The authors make up a who’s who of terrible vaping researchers, including Jessica Barrington-Trimis and Jennifer Unger of the University of Southern California — who’ve been around the block with gateways before — and Samir Soneji of Dartmouth. The full list is too long to print. Everyone wanted in on this.
The criteria they used to choose the studies for their review were these: “longitudinal studies reporting odds ratios for cigarette smoking initiation associated with ever use of e-cigarettes or past 30-day cigarette smoking associated with past 30-day e-cigarette use.” Wait a minute, that a lot of association…right?
“Whether using e-cigarettes causes a young never smoker to go on to smoke tobacco cigarettes is important,” says Prof. Ann McNeill of King’s College London, addressing the limitations of this study. “This review does not find this. It cannot rule out the alternative explanation that young people who are interested in trying e-cigarettes are also interested in trying tobacco cigarettes.”

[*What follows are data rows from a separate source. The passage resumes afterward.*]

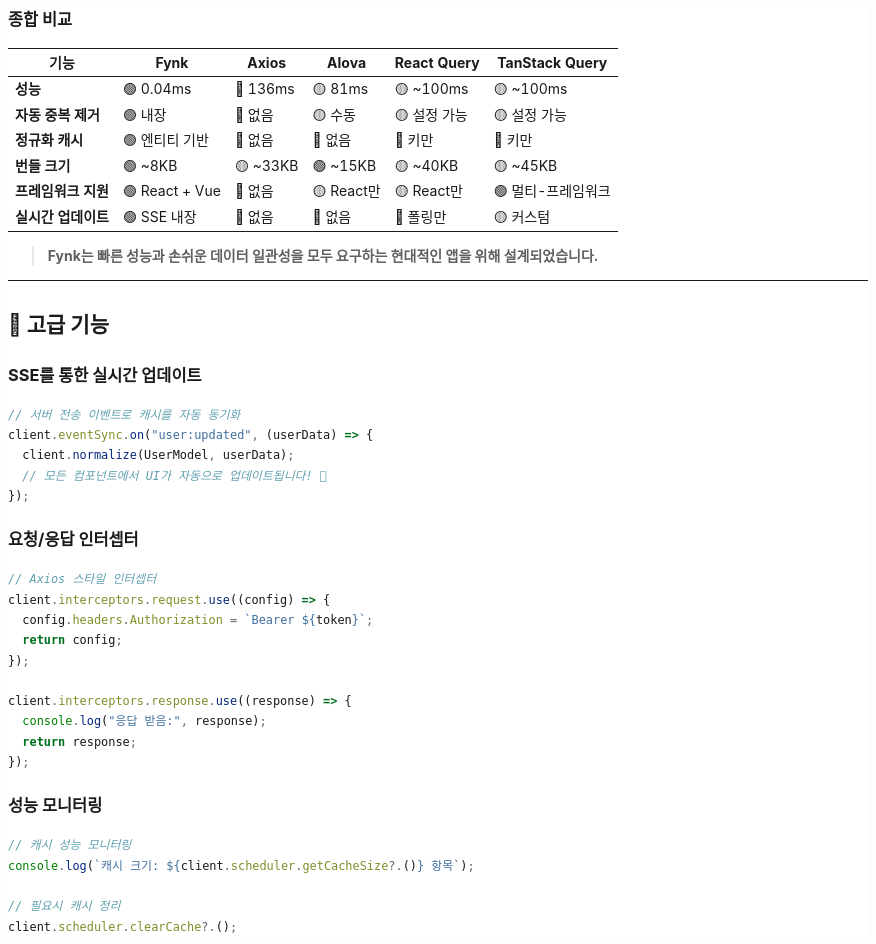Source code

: ### **종합 비교**

| 기능                | **Fynk**       | Axios    | Alova      | React Query  | TanStack Query     |
| ------------------- | -------------- | -------- | ---------- | ------------ | ------------------ |
| **성능**            | 🟢 0.04ms      | 🔴 136ms | 🟡 81ms    | 🟡 ~100ms    | 🟡 ~100ms          |
| **자동 중복 제거**  | 🟢 내장        | 🔴 없음  | 🟡 수동    | 🟡 설정 가능 | 🟡 설정 가능       |
| **정규화 캐시**     | 🟢 엔티티 기반 | 🔴 없음  | 🔴 없음    | 🔴 키만      | 🔴 키만            |
| **번들 크기**       | 🟢 ~8KB        | 🟡 ~33KB | 🟢 ~15KB   | 🟡 ~40KB     | 🟡 ~45KB           |
| **프레임워크 지원** | 🟢 React + Vue | 🔴 없음  | 🟡 React만 | 🟡 React만   | 🟢 멀티-프레임워크 |
| **실시간 업데이트** | 🟢 SSE 내장    | 🔴 없음  | 🔴 없음    | 🔴 폴링만    | 🟡 커스텀          |

> **Fynk는 빠른 성능과 손쉬운 데이터 일관성을 모두 요구하는 현대적인 앱을 위해 설계되었습니다.**

---

## 🚀 고급 기능

### SSE를 통한 실시간 업데이트

```ts
// 서버 전송 이벤트로 캐시를 자동 동기화
client.eventSync.on("user:updated", (userData) => {
  client.normalize(UserModel, userData);
  // 모든 컴포넌트에서 UI가 자동으로 업데이트됩니다! 🎯
});
```

### 요청/응답 인터셉터

```ts
// Axios 스타일 인터셉터
client.interceptors.request.use((config) => {
  config.headers.Authorization = `Bearer ${token}`;
  return config;
});

client.interceptors.response.use((response) => {
  console.log("응답 받음:", response);
  return response;
});
```

### 성능 모니터링

```ts
// 캐시 성능 모니터링
console.log(`캐시 크기: ${client.scheduler.getCacheSize?.()} 항목`);

// 필요시 캐시 정리
client.scheduler.clearCache?.();
```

In other words, an association doesn’t necessarily mean one thing causes the other. The authors do their best to make the association sound like cause and effect, but all they can do is huff and puff about it. “e-Cigarette use was associated with greater risk for subsequent cigarette smoking initiation and past 30-day cigarette smoking,” they write. But as Prof. McNeill said, it’s just as likely that the study participants are the sort of kids likely to try anything.
But these authors aren’t about to be stopped by logic. Really they just want to get to their conclusion, and demand some serious government intervention: “Strong e-cigarette regulation could potentially curb use among youth and possibly limit the future population-level burden of cigarette smoking.”
Sure, maybe. Or maybe cigarette smoking will decline — just like it has since the popularity of vaping began growing rapidly five years ago. That’s right. If there is a gateway effect it seems to be going the other way. Fewer teens are smoking than at any time since we began tracking smoking trends. And more smokers — adult and youth — are using e-cigarettes to quit smoking than any other product.
Last year, writing about Barrington-Trimis’s first trip through the gateway, Dr. Michael Siegel concluded that “as vaping has become more popular among youth, it has displaced cigarette smoking and contributed towards the de-normalization of cigarette smoking.” And so far, that’s what real world numbers suggest.